From a tactical point of view, Hoeness believes that Wirtz is simply not being used in the right position. Rather than roaming in pockets of space between the lines, collecting the ball constantly and being free to combine and create, he finds himself in zones where he is less involved in the game. That, inevitably, reduces his influence. At Leverkusen, the entire attacking system was designed to get him on the ball as often as possible. Team mates instinctively looked for him, and he was allowed to take risks, try things and occasionally lose the ball without being judged harshly for it.
Hoeness draws a sharp contrast between that environment and what Wirtz is facing now. In his description, at Leverkusen the playmaker received almost every ball, and if he lost it a couple of times nobody made a big issue of it. The overall goal was to keep feeding him, because everybody knew that his creativity and risk taking would eventually produce something decisive.
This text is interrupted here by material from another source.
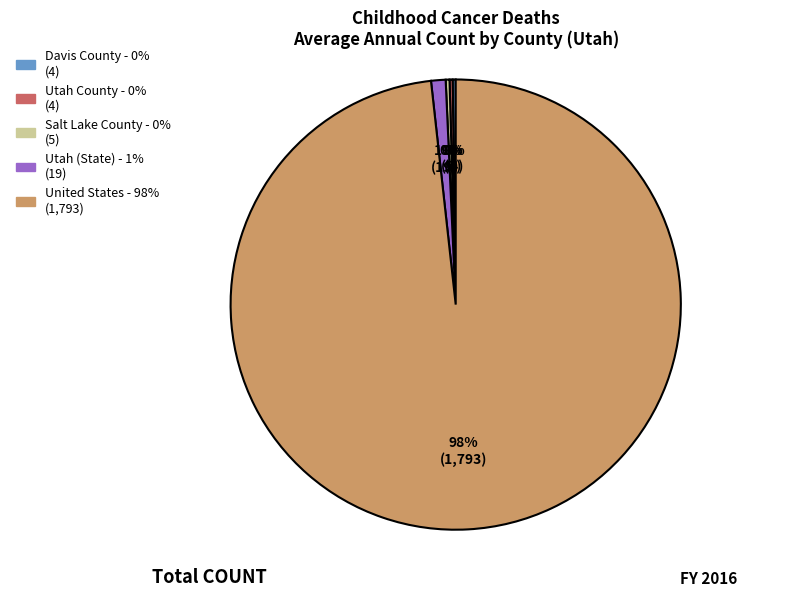

Which category has the biggest portion of the pie?

United States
At Liverpool, on the other hand, Hoeness feels that Wirtz is only seeing the ball a handful of times per half. With so few touches, any mistake is magnified. If he loses the ball twice out of five actions, he immediately appears inefficient, and that reflects poorly in the eyes of coaches, analysts and fans.
From the German perspective, that is a fundamental problem. A player like Wirtz lives from rhythm and confidence. He needs a constant flow of passes, a system that encourages him to try the unexpected and a coach who accepts that his style naturally involves some turnovers in exchange for moments of brilliance. If he is used in a more restrictive role, or in a position where he has to do more defensive work and fewer creative actions, then his unique strengths are dulled.
Hoeness’s criticism also reveals a broader frustration that has existed for some time within parts of the German football establishment. Bayern had seen Wirtz as a natural symbol for the future of the club and perhaps even for the Bundesliga as a whole. Watching him go abroad and then, in their eyes, being used in a way that does not bring out his full potential, inevitably touches a nerve. It raises the old debate about whether young German talents are better served staying in the Bundesliga, where they are given star status, or moving early to the Premier League, where competition and pressure are different and patience is often limited.
For Liverpool and Arne Slot, the situation is equally delicate. A transfer of this magnitude always comes with scrutiny. If a player of Wirtz’s profile is not immediately shining, the tactical choices of the manager come under the microscope. Is he being played in the right position, with the right responsibilities, and surrounded by the right partners in midfield and attack. Hoeness’s comments amplify that discussion by suggesting that promises were made and not kept, which implies a gap between the project that was sold in private conversations and the reality that has unfolded on the pitch.
In the end, the core of the debate is simple. Wirtz is a gifted attacking midfielder who thrives on freedom, touches and trust. Hoeness believes that Liverpool and Slot have not yet created the conditions for him to be that kind of player. Instead of being the focal point, he has become just one piece in a larger puzzle, and a piece that is not always in the right place. Whether that will change over time, as Slot continues to adjust his system and Wirtz settles into English football, remains to be seen. For now, though, the honorary president of Bayern Munich has made his verdict very clear, and he does not hide that he feels more sympathy for the player than for the manager who is currently in charge of him.